Give the data again exactly as it appears, excluding any pictures.
(EXERCISE MATERIALS Opens)
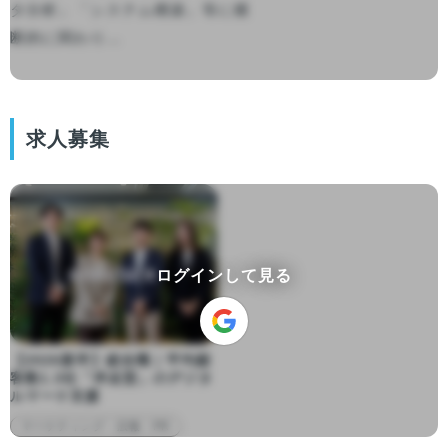
タ分析」「システム構築」等に横
断的に関わり...

求人募集
ログインして見る
【2026新卒】総合職｜平均顧
客数1.3社「伴走型」のデジタ
ルマーケ支援
マーケティング・広報・PR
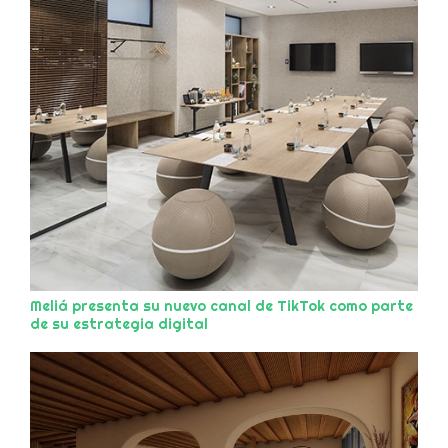
Meliá presenta su nuevo canal de TikTok como parte
de su estrategia digital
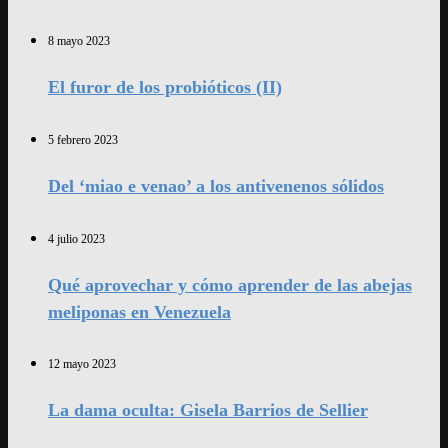
8 mayo 2023
El furor de los probióticos (II)
5 febrero 2023
Del ‘miao e venao’ a los antivenenos sólidos
4 julio 2023
Qué aprovechar y cómo aprender de las abejas
meliponas en Venezuela
12 mayo 2023
La dama oculta: Gisela Barrios de Sellier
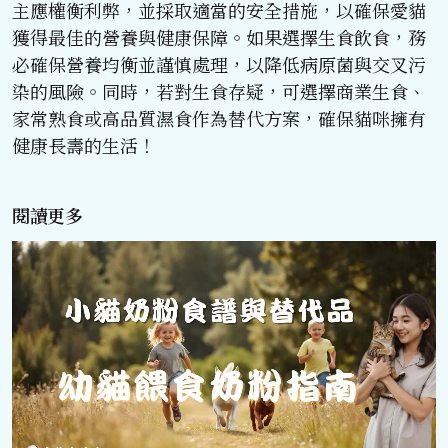
主應權衡利弊，並採取適當的安全措施，以確保愛貓
獲得最佳的營養與健康保障。如果選擇生食飲食，務
必確保營養均衡並謹慎處理，以降低病原菌與交叉污
染的風險。同時，若對生食存疑，可選擇商業生食、
家常熟食或高品質濕食作為替代方案，確保貓咪擁有
健康長壽的生活！
閱讀更多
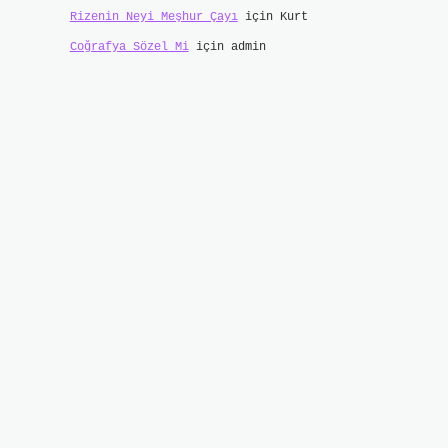
Rizenin Neyi Meşhur Çayı
için
Kurt
Coğrafya Sözel Mi
için
admin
(EXERCISE MATERIALS Closes)
# EXPECTED OUTPUT
タ分析」「システム構築」等に横
断的に関わり...

求人募集
ログインして見る
【2026新卒】総合職｜平均顧
客数1.3社「伴走型」のデジタ
ルマーケ支援
マーケティング・広報・PR
Meliá presenta su nuevo canal de TikTok como parte
de su estrategia digital
8 mayo 2023
El furor de los probióticos (II)
5 febrero 2023
Del ‘miao e venao’ a los antivenenos sólidos
4 julio 2023
Qué aprovechar y cómo aprender de las abejas
meliponas en Venezuela
12 mayo 2023
La dama oculta: Gisela Barrios de Sellier
主應權衡利弊，並採取適當的安全措施，以確保愛貓
獲得最佳的營養與健康保障。如果選擇生食飲食，務
必確保營養均衡並謹慎處理，以降低病原菌與交叉污
染的風險。同時，若對生食存疑，可選擇商業生食、
家常熟食或高品質濕食作為替代方案，確保貓咪擁有
健康長壽的生活！
閱讀更多
Rizenin Neyi Meşhur Çayı
için
Kurt
Coğrafya Sözel Mi
için
admin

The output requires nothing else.